Un film de : Jeff Nichols
Avec : Michael Shannon, Kirsten Dust, Adam Driver, Joel Edgerton, Sam Shepard
Fuyant d'abord des fanatiques religieux et des forces de police, Roy, père de famille et son fils Alton, se retrouvent bientôt les proies d'une chasse à l'homme à travers tout le pays, mobilisant même les plus hautes instances du gouvernement fédéral. En fin de compte, le père risque tout pour sauver son fils et lui permettre d'accomplir son destin.
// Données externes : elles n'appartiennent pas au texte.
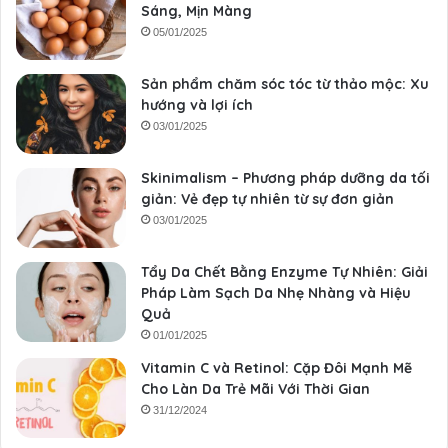
Sáng, Mịn Màng
05/01/2025
Sản phẩm chăm sóc tóc từ thảo mộc: Xu
hướng và lợi ích
03/01/2025
Skinimalism – Phương pháp dưỡng da tối
giản: Vẻ đẹp tự nhiên từ sự đơn giản
03/01/2025
Tẩy Da Chết Bằng Enzyme Tự Nhiên: Giải
Pháp Làm Sạch Da Nhẹ Nhàng và Hiệu
Quả
01/01/2025
Vitamin C và Retinol: Cặp Đôi Mạnh Mẽ
Cho Làn Da Trẻ Mãi Với Thời Gian
31/12/2024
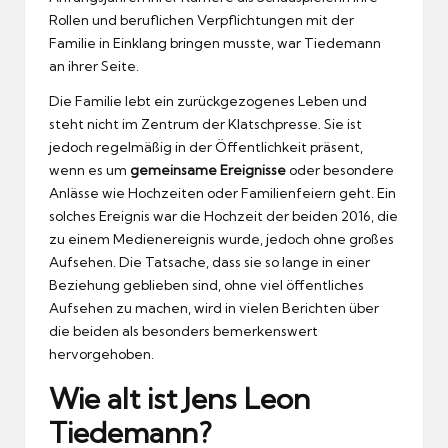
Rollen und beruflichen Verpflichtungen mit der
Familie in Einklang bringen musste, war Tiedemann
an ihrer Seite.
Die Familie lebt ein zurückgezogenes Leben und
steht nicht im Zentrum der Klatschpresse. Sie ist
jedoch regelmäßig in der Öffentlichkeit präsent,
wenn es um
gemeinsame Ereignisse
oder besondere
Anlässe wie Hochzeiten oder Familienfeiern geht. Ein
solches Ereignis war die Hochzeit der beiden 2016, die
zu einem Medienereignis wurde, jedoch ohne großes
Aufsehen. Die Tatsache, dass sie so lange in einer
Beziehung geblieben sind, ohne viel öffentliches
Aufsehen zu machen, wird in vielen Berichten über
die beiden als besonders bemerkenswert
hervorgehoben.
Wie alt ist Jens Leon
Tiedemann?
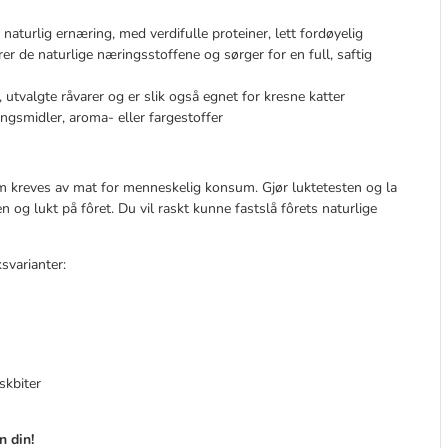
naturlig ernæring, med verdifulle proteiner, lett fordøyelig
er de naturlige næringsstoffene og sørger for en full, saftig
utvalgte råvarer og er slik også egnet for kresne katter
ngsmidler, aroma- eller fargestoffer
m kreves av mat for menneskelig konsum. Gjør luktetesten og la
og lukt på fôret. Du vil raskt kunne fastslå fôrets naturlige
svarianter:
skbiter
n din!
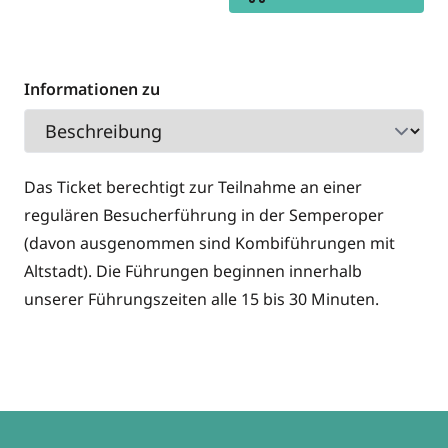
Informationen zu
Das Ticket berechtigt zur Teilnahme an einer
regulären Besucherführung in der Semperoper
(davon ausgenommen sind Kombiführungen mit
Altstadt). Die Führungen beginnen innerhalb
unserer Führungszeiten alle 15 bis 30 Minuten.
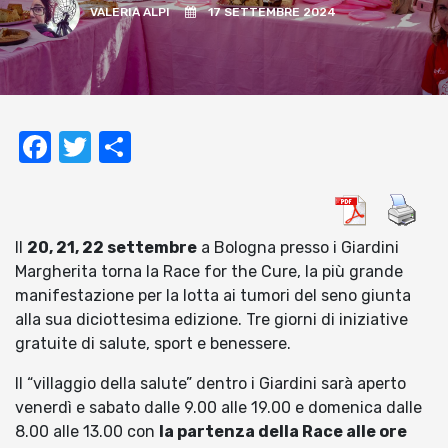
VALERIA ALPI
17 SETTEMBRE 2024
Facebook
Twitter
Condividi
Il
20, 21, 22 settembre
a Bologna presso i Giardini
Margherita torna la Race for the Cure, la più grande
manifestazione per la lotta ai tumori del seno giunta
alla sua diciottesima edizione. Tre giorni di iniziative
gratuite di salute, sport e benessere.
Il “villaggio della salute” dentro i Giardini sarà aperto
venerdì e sabato dalle 9.00 alle 19.00 e domenica dalle
8.00 alle 13.00 con
la partenza della Race alle ore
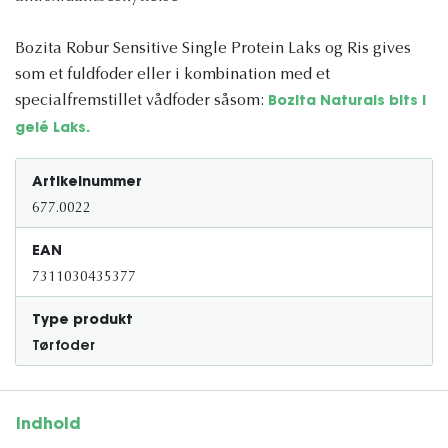
Bozita Robur Sensitive Single Protein Laks og Ris gives
som et fuldfoder eller i kombination med et
specialfremstillet vådfoder såsom:
Bozita Naturals bits i
gelé Laks.
Artikelnummer
677.0022
EAN
7311030435377
Type produkt
Tørfoder
Indhold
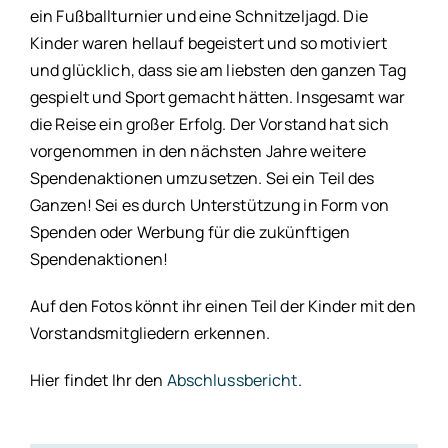
ein Fußballturnier und eine Schnitzeljagd. Die
Kinder waren hellauf begeistert und so motiviert
und glücklich, dass sie am liebsten den ganzen Tag
gespielt und Sport gemacht hätten. Insgesamt war
die Reise ein großer Erfolg. Der Vorstand hat sich
vorgenommen in den nächsten Jahre weitere
Spendenaktionen umzusetzen. Sei ein Teil des
Ganzen! Sei es durch Unterstützung in Form von
Spenden oder Werbung für die zukünftigen
Spendenaktionen!
Auf den Fotos könnt ihr einen Teil der Kinder mit den
Vorstandsmitgliedern erkennen.
Hier findet Ihr den
Abschlussbericht
.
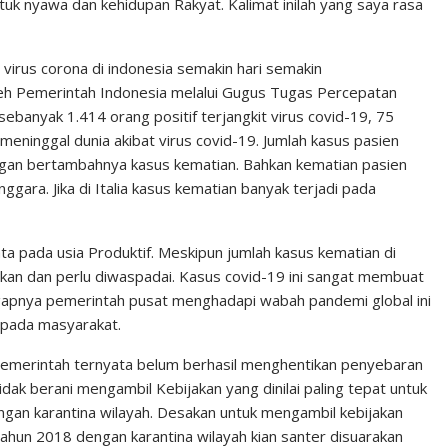
uk nyawa dan kehidupan Rakyat. Kalimat inilah yang saya rasa
virus corona di indonesia semakin hari semakin
eh Pemerintah Indonesia melalui Gugus Tugas Percepatan
anyak 1.414 orang positif terjangkit virus covid-19, 75
eninggal dunia akibat virus covid-19. Jumlah kasus pasien
dengan bertambahnya kasus kematian. Bahkan kematian pasien
nggara. Jika di Italia kasus kematian banyak terjadi pada
a pada usia Produktif. Meskipun jumlah kasus kematian di
inkan dan perlu diwaspadai. Kasus covid-19 ini sangat membuat
agapnya pemerintah pusat menghadapi wabah pandemi global ini
 pada masyarakat.
 pemerintah ternyata belum berhasil menghentikan penyebaran
tidak berani mengambil Kebijakan yang dinilai paling tepat untuk
 dengan karantina wilayah. Desakan untuk mengambil kebijakan
ahun 2018 dengan karantina wilayah kian santer disuarakan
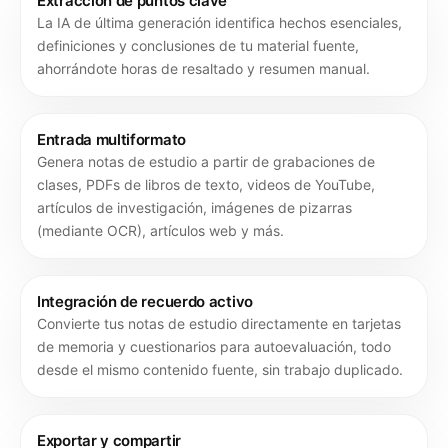
Extracción de puntos clave
La IA de última generación identifica hechos esenciales,
definiciones y conclusiones de tu material fuente,
ahorrándote horas de resaltado y resumen manual.
Entrada multiformato
Genera notas de estudio a partir de grabaciones de
clases, PDFs de libros de texto, videos de YouTube,
artículos de investigación, imágenes de pizarras
(mediante OCR), artículos web y más.
Integración de recuerdo activo
Convierte tus notas de estudio directamente en tarjetas
de memoria y cuestionarios para autoevaluación, todo
desde el mismo contenido fuente, sin trabajo duplicado.
Exportar y compartir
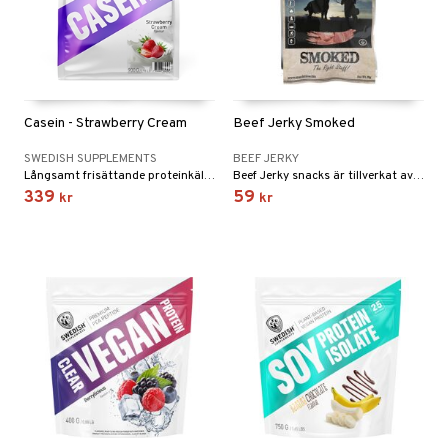
Casein - Strawberry Cream
Beef Jerky Smoked
SWEDISH SUPPLEMENTS
BEEF JERKY
Långsamt frisättande proteinkälla från mjölk som absorberas av kroppen under flera timmar.
Beef Jerky snacks är tillverkat av finaste nötkött, Smoked har en mild smak med en rökig ton.
339
59
kr
kr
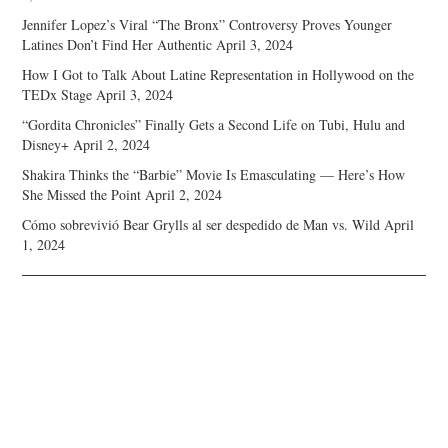
Jennifer Lopez’s Viral “The Bronx” Controversy Proves Younger
Latines Don’t Find Her Authentic
April 3, 2024
How I Got to Talk About Latine Representation in Hollywood on the
TEDx Stage
April 3, 2024
“Gordita Chronicles” Finally Gets a Second Life on Tubi, Hulu and
Disney+
April 2, 2024
Shakira Thinks the “Barbie” Movie Is Emasculating — Here’s How
She Missed the Point
April 2, 2024
Cómo sobrevivió Bear Grylls al ser despedido de Man vs. Wild
April
1, 2024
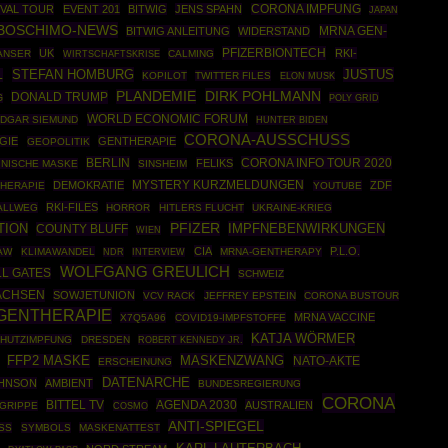
IVAL TOUR
EVENT 201
BITWIG
JENS SPAHN
CORONA IMPFUNG
JAPAN
BOSCHIMO-NEWS
MRNA GEN-
BITWIG ANLEITUNG
WIDERSTAND
PFIZERBIONTECH
UK
RKI-
ANSER
WIRTSCHAFTSKRISE
CALMING
STEFAN HOMBURG
JUSTUS
L
KOPILOT
TWITTER FILES
ELON MUSK
DIRK POHLMANN
PLANDEMIE
DONALD TRUMP
POLY GRID
G
WORLD ECONOMIC FORUM
DGAR SIEMUND
HUNTER BIDEN
CORONA-AUSSCHUSS
GIE
GENTHERAPIE
GEOPOLITIK
BERLIN
CORONA INFO TOUR 2020
FELIKS
INISCHE MASKE
SINSHEIM
DEMOKRATIE
MYSTERY KURZMELDUNGEN
ZDF
HERAPIE
YOUTUBE
RKI-FILES
ALLWEG
HORROR
HITLERS FLUCHT
UKRAINE-KRIEG
TION
PFIZER
IMPFNEBENWIRKUNGEN
COUNTY BLUFF
WIEN
CIA
P.L.O.
LAW
KLIMAWANDEL
MRNA-GENTHERAPY
NDR
INTERVIEW
WOLFGANG GREULICH
LL GATES
SCHWEIZ
ACHSEN
SOWJETUNION
VCV RACK
JEFFREY EPSTEIN
CORONA BUSTOUR
GENTHERAPIE
MRNA VACCINE
X7Q5A96
COVID19-IMPFSTOFFE
KATJA WÖRMER
HUTZIMPFUNG
DRESDEN
ROBERT KENNEDY JR.
MASKENZWANG
FFP2 MASKE
NATO-AKTE
ERSCHEINUNG
DATENARCHE
OHNSON
AMBIENT
BUNDESREGIERUNG
CORONA
BITTEL TV
AGENDA 2030
AUSTRALIEN
GRIPPE
COSMO
ANTI-SPIEGEL
SS
SYMBOLS
MASKENATTEST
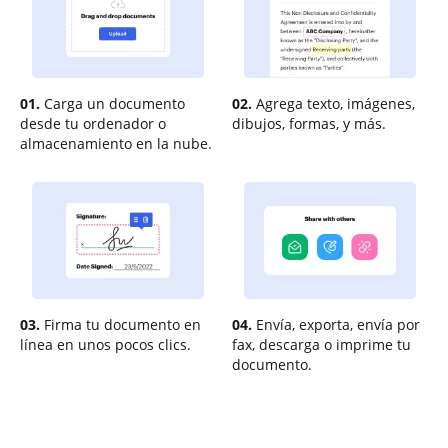
01.
Carga un documento
02.
Agrega texto, imágenes,
desde tu ordenador o
dibujos, formas, y más.
almacenamiento en la nube.
03.
Firma tu documento en
04.
Envía, exporta, envía por
línea en unos pocos clics.
fax, descarga o imprime tu
documento.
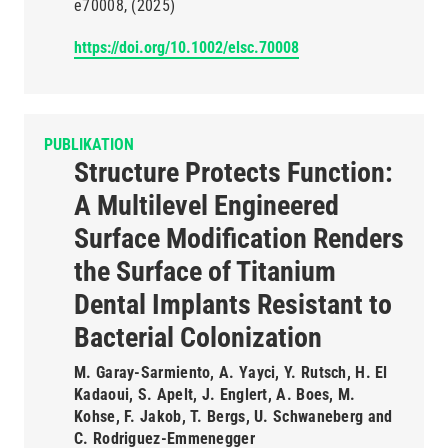
e70008
(2025)
https://doi.org/10.1002/elsc.70008
PUBLIKATION
Structure Protects Function:
A Multilevel Engineered
Surface Modification Renders
the Surface of Titanium
Dental Implants Resistant to
Bacterial Colonization
M. Garay-Sarmiento, A. Yayci, Y. Rutsch, H. El
Kadaoui, S. Apelt, J. Englert, A. Boes, M.
Kohse, F. Jakob, T. Bergs, U. Schwaneberg and
C. Rodriguez-Emmenegger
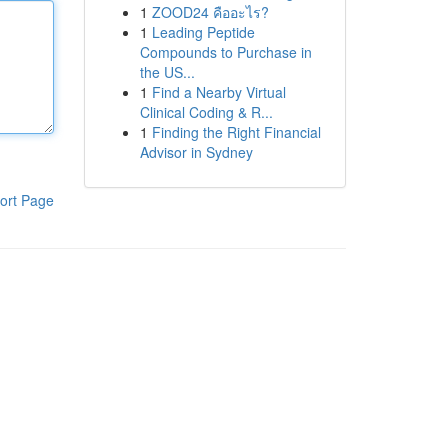
1
ZOOD24 คืออะไร?
1
Leading Peptide
Compounds to Purchase in
the US...
1
Find a Nearby Virtual
Clinical Coding & R...
1
Finding the Right Financial
Advisor in Sydney
ort Page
Un destin qui pourrait bien changer le monde pour toujours.Les voyageurs du temps
Il y a dans la création contemporaine comme un nouvel élan, engendré par tous ces réalisateurs dont la naissance entoure les années 80, biberonnés aux rêveries des Spielberg, Carpenter, Joe Dante, Coscarelli et Bernard Rose. Jeff Nichols, peut être le plus célèbre des " Millenials ", use à pleins poumons du principal trait esthétique de cette bande de jeunes ; un naturalisme fantastique, teinté de mélancolie, comme le souvenir un peu triste d'une enfance au cœur des 70´s. C'est une mémoire fantasmée, brodée de champs de blé et de couchers de soleil. Comme dans un rêve, on y trouve l'architecture, l'esthétique de ces années-là, et leur étrange apaisement, d'où ont disparu tous les protagonistes, exception faite d'une poignée de spectres ; pères, fils, soldats et enseignants, autant de figures jungiennes semées au creux d'un univers solitaire dont la barrière ne sera jamais franchie. Le mariage entre les grands fantasmes de Spielberg, leurs solitudes mythologiques, et la mémoire de ses successeurs, mémoire dont le maître fait bien évidemment partie. L'idée d'un cinéma qui, si on le disait cantonné aux années 80, prouve qu'il peut exister sur le long terme, pour peu que ses nouveaux dépositaires en nuancent les facteurs selon leurs propres règles ; ça n'est qu'ainsi que les contes survivent au temps qui passe. Pour sa dernière œuvre, Jeff Nichols s'attaque enfin à un genre dont chacun rêvait de le voir s'emparer. Pas le fantastique démesuré des grands studios, mais celui des Carpenter et Spielberg d'autrefois, drapés d'une texture plus proche de notre monde, préférant aux travellings imposants le mouvement des herbes, l'odeur des tissus et des vieilles voitures. Un fantastique naturaliste, moins voyageur peut-être, mais à coup sur, plus immersif.
Solitude enchantée
Fort de son nouveau statut, Nichols s'offre un plaisir de gosse, bardé de référence, sans trop en faire, préservant ce naturel sobre et élégant qui fait l'essence de son cinéma. Une fusion qui, si elle soulève quelques doutes à ses débuts, a tôt fait de convaincre de son bien-fondé, tant l'impression qu'elle dégage est unique et agréable. La mise en scène est bien là, tissée d'élégance, de structures superbes, et de ce rythme si particulier entre la lenteur des facteurs naturels, lumière ou jeux d'acteurs, et les fulgurances fantasques, qui conservent dans leur simplicité la patte de leur auteur. On y trouve certains effets, tirés du kitsch d'autrefois, ponctuant un scénario comme il les aime, minimaliste et mythologique, et ce brin de nostalgie qui l'accompagne partout par où il passe. Même lorsqu'on le place aux commandes d'un aussi beau jouet, Nicholson est un de ces types qui ne peuvent se défaire de leur mémoire. Pendant quatre films, il a parlé du passé. La question se pose : où ira-t-il ensuite ? Pour l'instant, il en reste là, et ça marche toujours aussi bien.